Every single trip we made was a value decision – do we really need to fly to Vegas for the latest tradeshow or are they coming to New York 3 months from now? Would our current pipelines suffer from the delay? When you are running a business every dollar matters. When the decision was made to invest in a trip our plan of action was always the same:
What is the cheapest way I can get there and function effectively?
That meant that sometimes I would value a Business Class seat, but frankly, when you are young and hungry enough you can fly 13hrs in economy and you are fired up and ready to work. In fact I would argue that complacency and entitlement to nicer forms of transport can dull your edge, there is nothing more exciting than flying half way around the world to close a deal. Later on, as my belly started to grow and I had developed a taste for Business Class travel I would never pay for a ticket, I would use my own personal miles to get me there. Sure, it means that I lose a deduction, but it also means I keep $4,000 in my business that I can use to invest in growth, and there are plenty of other deductions I can structure to offset the taxes.
When paying cash, there would never be an airline of choice for us, it was always cheapest, easiest options to get there. I would be willing to squeeze the budget for a non-stop over an indirect flight, but that had limits. Likewise, there was never a favored brand of hotel. In dozens of trips to Japan for business I not once stayed in the same hotel twice.
Business losing touch with reality
After a while, many business owners opt to offload travel to HR, and in time that is further offloaded to a special division. Some firms I have worked with over the years have internal travel portals that allow the employee to lock in their own travel, and it bills to the employer. This is one of those times where a business needs to re-evaluate, and look after those pennies. If you allow people to book their own travel, or have a team that isn’t focused on the bottom line, people gravitate to loyalty programs and use them to rebate themselves from the company coin.
Employees abusing the system
I get quite angry when I look at the attitudes of many employees. I have seen comments on sites like Flyertalk where they are happy to book the most expensive class of service so that they earn frequent flyer miles at an accelerated rate. They are happy to waste thousands of dollars in company money in order to capture a relatively tiny amount of ‘loyalty’ from the Airlines and Hotels. With no ‘skin in the game’ they have nothing to lose and everything to gain to spend company money on the most lucrative rebate for themselves.

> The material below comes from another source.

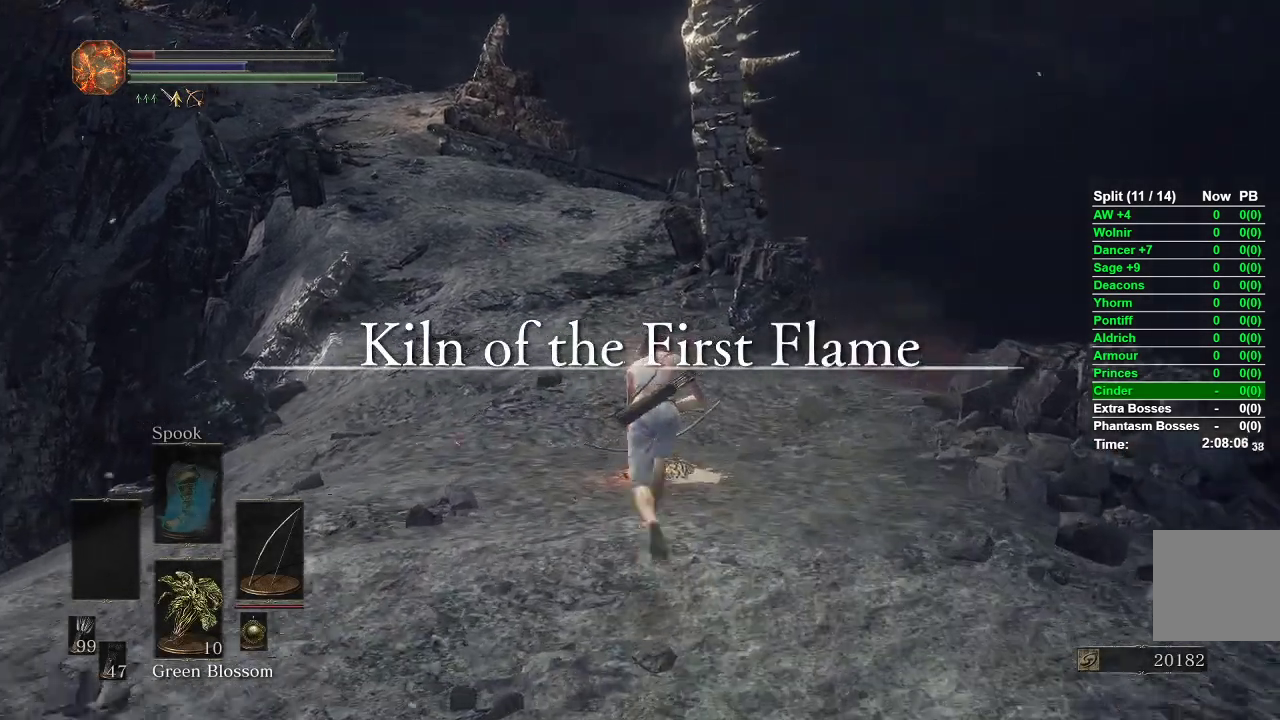
{"buttons": ["B"], "left_stick": "up", "right_stick": "down-left", "events": []}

Ask yourself how honest you are
If you had a credit card that paid 5% cash back at a gas station and you were filling up your car with your own money, would you pay 10% over the fair market value to capture the 5% cash back? What about if you knew you could submit a receipt for reimbursement, would you still have qualms about paying over the odds?

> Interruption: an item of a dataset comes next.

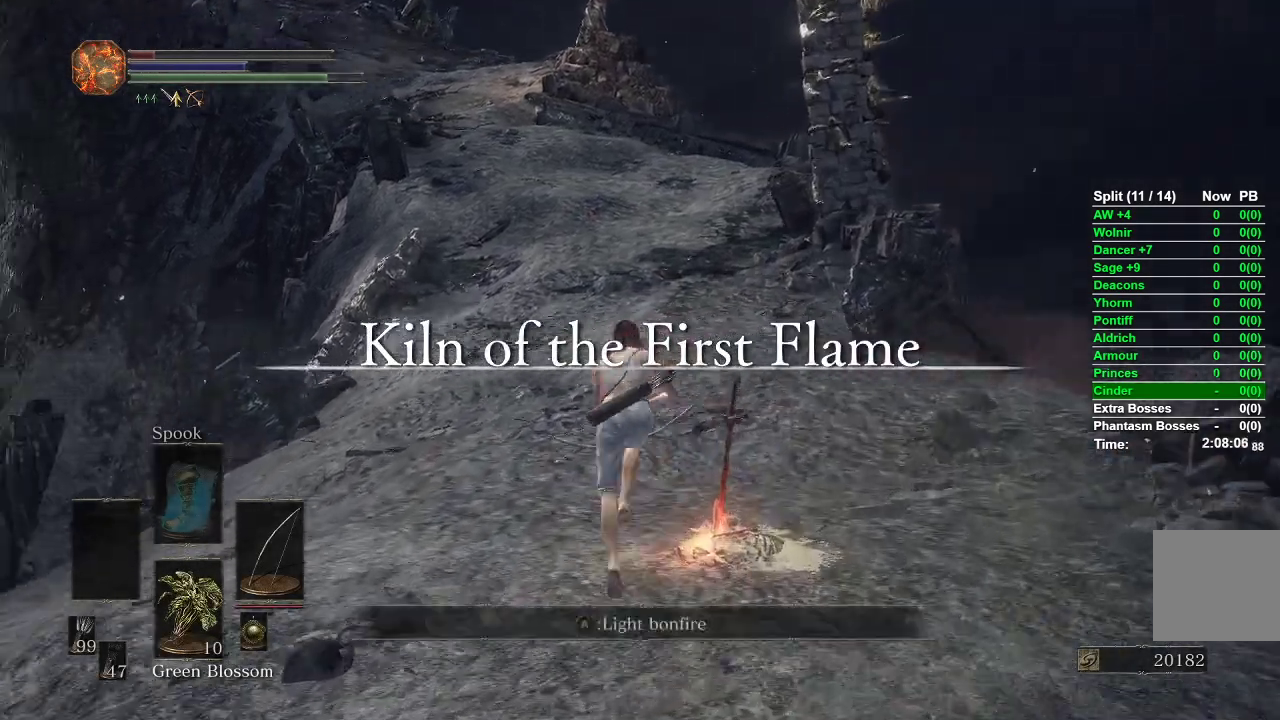
{"buttons": ["B"], "left_stick": "up", "right_stick": "down-left", "events": []}
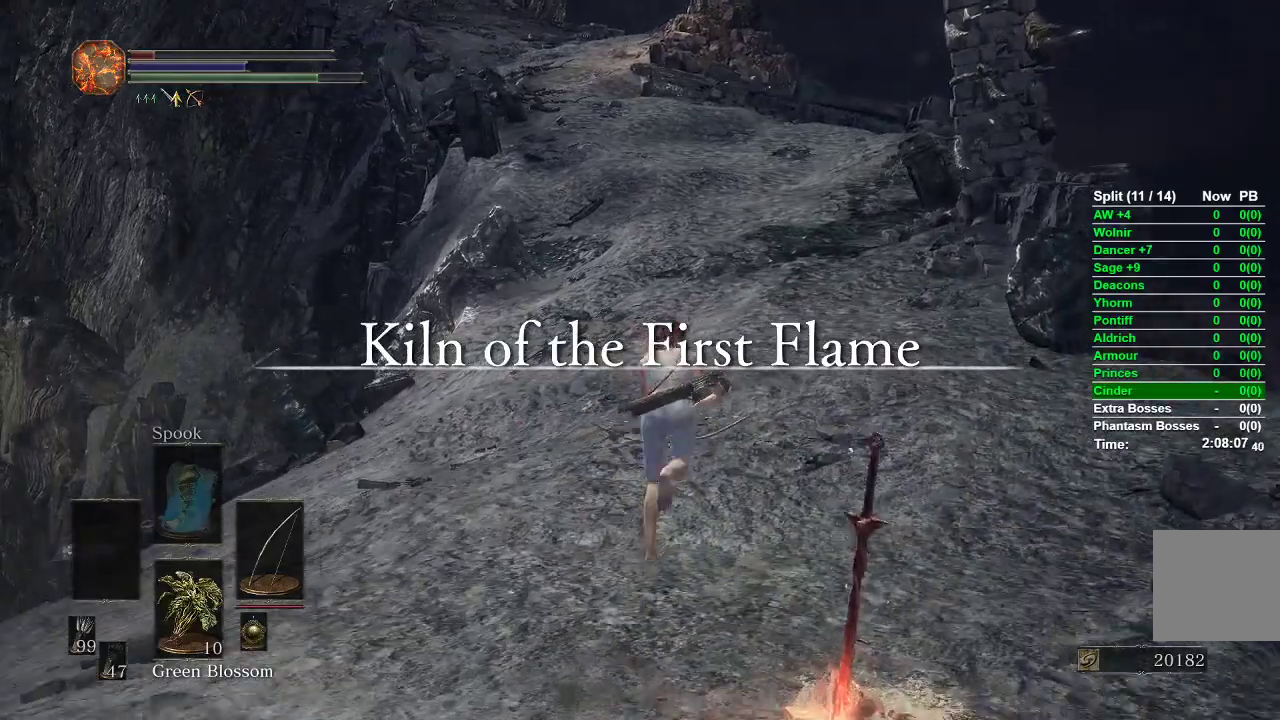
{"buttons": ["B"], "left_stick": "up", "right_stick": "down-left", "events": []}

Loyalty programs were developed fairly recently in the travel industry, and they are so cleverly designed that casual travelers will find it very hard to ever make an award redemption from revenue spent. As such, they are supported by corporations, and willful overspending by employees at a massive loss to the company, and a massive profit to the Airline or Hotel. It might seem like a lot of fun for the employee to have this perk, but business expenses are always a zero sum game, and intentionally flowing money from your employer to the operator in order to capture a marginal rebate for your own personal benefit is selfish and detrimental to the firm you are supposedly representing. Personally I would find it grounds for dismissal.
I’m all for traveling for free using these loyalty programs, but I think leaning heavily on your employer to fund your rebates is very bad practice indeed.
Is it a fair exchange?
I can see the argument already for someone who suggests they should focus on one Airline, even at a higher price, in order to attain status. These road warriors spend a lot of time out there making good money for their companies and if they firm isn’t willing to put them into Business/First class seats perhaps the complimentary domestic upgrades will help make life easier.
I can see where these people are coming from, and if there isn’t a lot of range between flying say American or Delta I think it could be ok to pay a minimal amount more for the airline of choice. However I think the problem arises when people disconnect the cost of travel from the rewards, and the spread between prices becomes less relevant to them. Also, while I am sure living out of a suitcase and hotels is a real drag, I don’t think when you agreed to sign up for the job and it had that much travel attached there was a stipulation that you could squeeze as many perks as possible out of your employer to make it better.
Or maybe I am just wrong, and the culture of ‘taking back’ and entitlement doesn’t pervade the corporate world?